Assessment usually includes high-resolution CT, FVC and DLCO, six-minute walk, oxygen assessment, exposure history, autoimmune testing, and when needed bronchoscopy or lung biopsy. Many cases benefit from multidisciplinary review by pulmonology, radiology, pathology, and rheumatology.
Treatment
Treatment starts with the underlying cause: antigen or occupational exposure avoidance, connective tissue disease treatment, stopping offending medicines, or reflux management. ILDs with inflammatory activity may need corticosteroids or immunosuppressive therapy, balanced against infection and adverse effects.
For progressive non-IPF fibrotic ILD, international guidance gives a conditional recommendation for nintedanib, while more research is needed for pirfenidone. Supportive care includes smoking cessation, vaccination, oxygen, pulmonary rehabilitation, nutrition, symptom-focused care, and transplant referral when appropriate.
Long-term Care
Follow-up tracks FVC, DLCO, six-minute walk, oxygen, CT change, exacerbations, pulmonary hypertension, infections, and medicine side effects. Keeping old CT image files is important because progression often depends on direct comparison.

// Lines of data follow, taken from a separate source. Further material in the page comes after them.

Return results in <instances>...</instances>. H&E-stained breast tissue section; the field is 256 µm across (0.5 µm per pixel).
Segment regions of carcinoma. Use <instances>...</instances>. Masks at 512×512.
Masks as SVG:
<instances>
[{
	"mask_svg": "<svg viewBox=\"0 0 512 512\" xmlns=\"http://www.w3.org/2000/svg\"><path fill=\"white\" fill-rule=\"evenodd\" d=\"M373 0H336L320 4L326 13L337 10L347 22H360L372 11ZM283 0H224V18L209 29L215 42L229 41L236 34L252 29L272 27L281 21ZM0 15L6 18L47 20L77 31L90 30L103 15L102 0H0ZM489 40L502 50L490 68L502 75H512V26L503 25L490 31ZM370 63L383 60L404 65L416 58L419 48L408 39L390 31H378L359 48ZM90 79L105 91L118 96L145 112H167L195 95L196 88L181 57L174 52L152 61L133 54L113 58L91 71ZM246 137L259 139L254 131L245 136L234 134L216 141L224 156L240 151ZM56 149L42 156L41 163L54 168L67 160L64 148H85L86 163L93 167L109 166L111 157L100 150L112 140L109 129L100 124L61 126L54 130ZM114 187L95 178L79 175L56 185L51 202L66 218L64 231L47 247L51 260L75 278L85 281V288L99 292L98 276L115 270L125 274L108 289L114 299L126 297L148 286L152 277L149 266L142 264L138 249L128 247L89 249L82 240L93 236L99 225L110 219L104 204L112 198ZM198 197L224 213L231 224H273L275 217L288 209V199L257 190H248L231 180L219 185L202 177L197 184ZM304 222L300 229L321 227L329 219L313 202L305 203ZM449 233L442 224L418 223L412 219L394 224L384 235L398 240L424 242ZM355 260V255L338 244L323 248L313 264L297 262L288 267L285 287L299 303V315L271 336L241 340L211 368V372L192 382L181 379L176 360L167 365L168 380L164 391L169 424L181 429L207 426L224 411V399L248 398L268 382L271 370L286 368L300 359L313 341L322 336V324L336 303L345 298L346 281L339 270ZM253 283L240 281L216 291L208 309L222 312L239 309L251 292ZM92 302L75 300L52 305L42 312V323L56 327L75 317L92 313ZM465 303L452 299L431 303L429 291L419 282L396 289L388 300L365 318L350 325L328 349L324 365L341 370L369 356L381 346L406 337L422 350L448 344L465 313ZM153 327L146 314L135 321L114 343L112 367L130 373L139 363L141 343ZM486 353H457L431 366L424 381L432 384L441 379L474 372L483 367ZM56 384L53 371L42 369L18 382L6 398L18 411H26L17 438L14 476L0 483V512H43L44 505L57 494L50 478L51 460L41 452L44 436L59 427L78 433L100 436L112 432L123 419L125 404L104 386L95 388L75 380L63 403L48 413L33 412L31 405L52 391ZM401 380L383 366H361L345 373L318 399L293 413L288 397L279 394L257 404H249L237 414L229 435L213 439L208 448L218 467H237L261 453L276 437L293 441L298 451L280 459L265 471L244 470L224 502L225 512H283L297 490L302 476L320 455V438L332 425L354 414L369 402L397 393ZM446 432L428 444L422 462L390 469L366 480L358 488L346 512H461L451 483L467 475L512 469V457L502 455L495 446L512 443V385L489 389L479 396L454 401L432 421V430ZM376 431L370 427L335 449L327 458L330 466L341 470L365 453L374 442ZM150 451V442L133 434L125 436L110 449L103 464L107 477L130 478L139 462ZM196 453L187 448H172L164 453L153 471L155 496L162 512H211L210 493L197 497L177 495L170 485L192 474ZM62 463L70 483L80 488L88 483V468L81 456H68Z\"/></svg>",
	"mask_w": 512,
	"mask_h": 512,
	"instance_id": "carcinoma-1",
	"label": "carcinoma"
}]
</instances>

Home pulse oximetry and activity logs can help. If oxygen falls, exercise capacity declines, or daily activities become limited, oxygen therapy and pulmonary rehabilitation should be discussed early.
Fertility and Family
Most PF-ILD is not a single-gene inherited disorder. Family pulmonary fibrosis, early greying, bone marrow failure, liver disease, or several affected relatives should prompt discussion of telomere-related or other genetic pulmonary fibrosis assessment.
When to Seek Urgent Care
Emergency care is needed for breathlessness at rest, oxygen persistently below the threshold set by the clinician, coughing blood, chest pain, fever with breathlessness, confusion, bluish lips, or breathing that worsens markedly over days.
Prognosis
Outlook depends on the underlying ILD, fibrosis extent, rate of lung-function decline, hypoxemia, acute exacerbations, and treatment response. Serial monitoring is more informative than one test.